Directions
1) In the Dyna-Q post, which Gym environment does the setup code create?
2) Extend the Dyna-Q post, picking up right after the last line shown.

Text provided
⟨
Also I tried the Dyna-Q algorithm. But it is giving worse performance than Q-learning. Approx. 200 total rewards during training and 700-900 total rewards during testing in 10000 episodes with 50 planning steps.

Why is this happening ?

Below is the code. Is something wrong with the code ?

# Setup
env = gym.make('FrozenLake-v0')

epsilon = 0.9
lr_rate = 0.1
gamma = 0.99
planning_steps = 0

total_episodes = 10000
max_steps = 100

Training and testing():

while t < max_steps:
    action = agent.choose_action(state)  
    state2, reward, done, info = agent.env.step(action)  
    # Removed in testing
    agent.learn(state, state2, reward, action)
    agent.model.add(state, action, state2, reward)
    agent.planning(planning_steps)
    # Till here
    state = state2
def add(self, state, action, state2, reward):
        self.transitions[state, action] = state2
        self.rewards[state, action] = reward

def sample(self, env):
    state, action = 0, 0
    # Random visited state
    if all(np.sum(self.transitions, axis=1)) <= 0:
        state = np.random.randint(env.observation_space.n)
⟩
Entries supplied
⟨
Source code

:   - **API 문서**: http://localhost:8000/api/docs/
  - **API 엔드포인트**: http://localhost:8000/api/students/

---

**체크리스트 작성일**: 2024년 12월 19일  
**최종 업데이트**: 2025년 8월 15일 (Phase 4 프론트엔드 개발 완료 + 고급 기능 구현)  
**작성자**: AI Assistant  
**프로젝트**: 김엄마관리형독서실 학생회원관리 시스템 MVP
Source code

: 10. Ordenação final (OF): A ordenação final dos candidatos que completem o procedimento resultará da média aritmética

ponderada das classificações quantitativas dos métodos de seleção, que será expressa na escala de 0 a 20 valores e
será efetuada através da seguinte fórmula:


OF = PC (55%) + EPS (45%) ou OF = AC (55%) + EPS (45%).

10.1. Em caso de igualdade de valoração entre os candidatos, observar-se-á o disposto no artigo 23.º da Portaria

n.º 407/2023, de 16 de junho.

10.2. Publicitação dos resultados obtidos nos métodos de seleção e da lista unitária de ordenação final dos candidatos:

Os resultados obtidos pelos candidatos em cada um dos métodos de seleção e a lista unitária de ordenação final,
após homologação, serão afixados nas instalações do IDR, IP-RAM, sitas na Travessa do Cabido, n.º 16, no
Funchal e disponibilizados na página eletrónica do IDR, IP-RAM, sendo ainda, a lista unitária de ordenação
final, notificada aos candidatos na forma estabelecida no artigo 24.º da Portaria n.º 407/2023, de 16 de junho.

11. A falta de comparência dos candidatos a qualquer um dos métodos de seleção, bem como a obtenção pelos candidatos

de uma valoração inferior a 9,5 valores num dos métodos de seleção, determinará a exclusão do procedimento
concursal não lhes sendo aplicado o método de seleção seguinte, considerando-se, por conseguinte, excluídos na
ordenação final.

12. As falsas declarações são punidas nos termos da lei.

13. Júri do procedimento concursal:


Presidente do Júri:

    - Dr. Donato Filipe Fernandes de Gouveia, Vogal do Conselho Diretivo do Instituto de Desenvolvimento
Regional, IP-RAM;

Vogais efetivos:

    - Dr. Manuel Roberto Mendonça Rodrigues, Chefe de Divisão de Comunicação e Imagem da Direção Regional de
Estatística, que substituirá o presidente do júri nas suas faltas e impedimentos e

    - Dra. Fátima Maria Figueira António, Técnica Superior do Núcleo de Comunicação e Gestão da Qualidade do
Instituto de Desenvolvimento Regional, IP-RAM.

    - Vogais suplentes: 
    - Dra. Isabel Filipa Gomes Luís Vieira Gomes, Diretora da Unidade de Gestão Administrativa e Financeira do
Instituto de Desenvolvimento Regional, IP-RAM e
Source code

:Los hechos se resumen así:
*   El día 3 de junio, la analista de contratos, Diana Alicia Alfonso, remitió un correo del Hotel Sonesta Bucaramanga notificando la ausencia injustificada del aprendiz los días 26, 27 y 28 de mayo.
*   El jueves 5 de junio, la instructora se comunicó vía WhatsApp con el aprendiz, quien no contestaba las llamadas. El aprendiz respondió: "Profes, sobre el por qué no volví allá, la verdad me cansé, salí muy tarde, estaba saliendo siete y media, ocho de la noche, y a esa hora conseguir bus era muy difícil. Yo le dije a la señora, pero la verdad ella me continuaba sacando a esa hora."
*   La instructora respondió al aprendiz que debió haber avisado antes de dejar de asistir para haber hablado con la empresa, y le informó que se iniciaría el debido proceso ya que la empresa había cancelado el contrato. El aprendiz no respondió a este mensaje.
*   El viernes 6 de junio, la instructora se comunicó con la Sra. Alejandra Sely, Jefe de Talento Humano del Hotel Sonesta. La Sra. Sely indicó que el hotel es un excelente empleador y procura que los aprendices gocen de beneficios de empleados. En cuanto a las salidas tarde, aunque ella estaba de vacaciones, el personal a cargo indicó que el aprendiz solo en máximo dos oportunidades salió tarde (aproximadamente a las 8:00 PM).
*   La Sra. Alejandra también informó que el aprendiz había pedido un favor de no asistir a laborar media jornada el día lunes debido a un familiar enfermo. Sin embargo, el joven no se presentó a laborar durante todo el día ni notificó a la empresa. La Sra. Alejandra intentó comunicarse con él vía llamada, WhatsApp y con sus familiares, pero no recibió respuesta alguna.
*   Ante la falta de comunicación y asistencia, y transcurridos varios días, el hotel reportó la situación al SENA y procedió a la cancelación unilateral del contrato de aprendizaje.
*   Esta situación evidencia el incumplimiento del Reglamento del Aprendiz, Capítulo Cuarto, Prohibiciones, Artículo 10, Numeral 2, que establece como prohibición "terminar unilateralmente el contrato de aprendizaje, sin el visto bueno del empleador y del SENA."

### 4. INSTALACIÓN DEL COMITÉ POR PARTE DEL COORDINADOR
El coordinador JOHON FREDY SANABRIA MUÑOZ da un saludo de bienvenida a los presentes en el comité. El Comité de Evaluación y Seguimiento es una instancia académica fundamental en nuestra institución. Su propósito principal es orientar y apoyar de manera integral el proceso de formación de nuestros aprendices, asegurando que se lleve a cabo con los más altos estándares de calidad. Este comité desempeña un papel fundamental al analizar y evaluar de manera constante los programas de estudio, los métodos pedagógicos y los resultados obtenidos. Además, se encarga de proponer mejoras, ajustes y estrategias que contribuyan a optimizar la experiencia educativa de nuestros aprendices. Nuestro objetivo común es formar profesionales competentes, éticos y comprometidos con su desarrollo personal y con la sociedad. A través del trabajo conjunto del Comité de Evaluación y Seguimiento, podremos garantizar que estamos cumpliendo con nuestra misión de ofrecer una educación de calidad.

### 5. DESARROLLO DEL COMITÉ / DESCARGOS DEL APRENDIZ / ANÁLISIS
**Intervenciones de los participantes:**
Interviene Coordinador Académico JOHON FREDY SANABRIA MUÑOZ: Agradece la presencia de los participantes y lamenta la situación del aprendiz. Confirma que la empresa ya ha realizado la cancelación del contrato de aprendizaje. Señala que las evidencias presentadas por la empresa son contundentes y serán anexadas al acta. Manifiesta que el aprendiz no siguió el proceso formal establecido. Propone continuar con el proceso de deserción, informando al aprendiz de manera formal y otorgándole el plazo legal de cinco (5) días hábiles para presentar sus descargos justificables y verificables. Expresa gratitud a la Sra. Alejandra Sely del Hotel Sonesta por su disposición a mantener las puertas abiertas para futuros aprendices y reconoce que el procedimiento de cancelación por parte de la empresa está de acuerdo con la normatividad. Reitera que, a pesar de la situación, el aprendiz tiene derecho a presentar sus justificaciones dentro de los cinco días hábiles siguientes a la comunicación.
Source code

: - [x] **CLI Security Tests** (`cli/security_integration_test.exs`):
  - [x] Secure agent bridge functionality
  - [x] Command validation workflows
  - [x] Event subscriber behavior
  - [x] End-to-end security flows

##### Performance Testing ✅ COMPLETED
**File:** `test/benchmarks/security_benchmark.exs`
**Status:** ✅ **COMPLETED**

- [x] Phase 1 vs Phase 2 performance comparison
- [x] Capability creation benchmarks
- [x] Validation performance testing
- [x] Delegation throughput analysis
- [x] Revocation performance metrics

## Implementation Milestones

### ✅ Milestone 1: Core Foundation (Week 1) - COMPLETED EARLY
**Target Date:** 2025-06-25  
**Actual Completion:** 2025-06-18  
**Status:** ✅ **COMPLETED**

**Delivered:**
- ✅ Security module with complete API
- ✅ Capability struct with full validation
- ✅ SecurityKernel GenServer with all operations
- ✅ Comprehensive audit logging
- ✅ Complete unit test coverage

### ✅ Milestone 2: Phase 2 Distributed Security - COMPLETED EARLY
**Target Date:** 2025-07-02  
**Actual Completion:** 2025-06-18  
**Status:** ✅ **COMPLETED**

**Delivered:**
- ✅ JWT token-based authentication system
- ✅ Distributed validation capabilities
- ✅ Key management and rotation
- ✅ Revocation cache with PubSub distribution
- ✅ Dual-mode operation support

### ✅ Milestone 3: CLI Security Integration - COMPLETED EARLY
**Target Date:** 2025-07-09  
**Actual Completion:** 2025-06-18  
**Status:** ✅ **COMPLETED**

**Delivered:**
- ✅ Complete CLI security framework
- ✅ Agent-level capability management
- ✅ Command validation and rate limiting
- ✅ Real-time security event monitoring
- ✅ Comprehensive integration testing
⟩
Your written answers
1) FrozenLake-v0

2)
    else:
        state = np.random.choice(np.where(np.sum(self.transitions, axis=1) > 0)[0])

    # Random action in that state
    if all(self.transitions[state]) <= 0:
        action = np.random.randint(env.action_space.n)
    else:    
        action = np.random.choice(np.where(self.transitions[state] > 0)[0])
    return state, action

def step(self, state, action):
    state2 = self.transitions[state, action]
    reward = self.rewards[state, action]
    return state2, reward

def choose_action(self, state):
    if np.random.uniform(0, 1) < epsilon:
        return self.env.action_space.sample()
    else:
        return np.argmax(self.Q[state, :])

def learn(self, state, state2, reward, action):
    # predict = Q[state, action]
    # Q[state, action] = Q[state, action] + lr_rate * (target - predict)
    target = reward + gamma * np.max(self.Q[state2, :])
    self.Q[state, action] = (1 - lr_rate) * self.Q[state, action] + lr_rate * target

def planning(self, n_steps):
    # if len(self.transitions)>planning_steps:
    for i in range(n_steps):
        state, action =  self.model.sample(self.env)
        state2, reward = self.model.step(state, action)
        self.learn(state, state2, reward, action)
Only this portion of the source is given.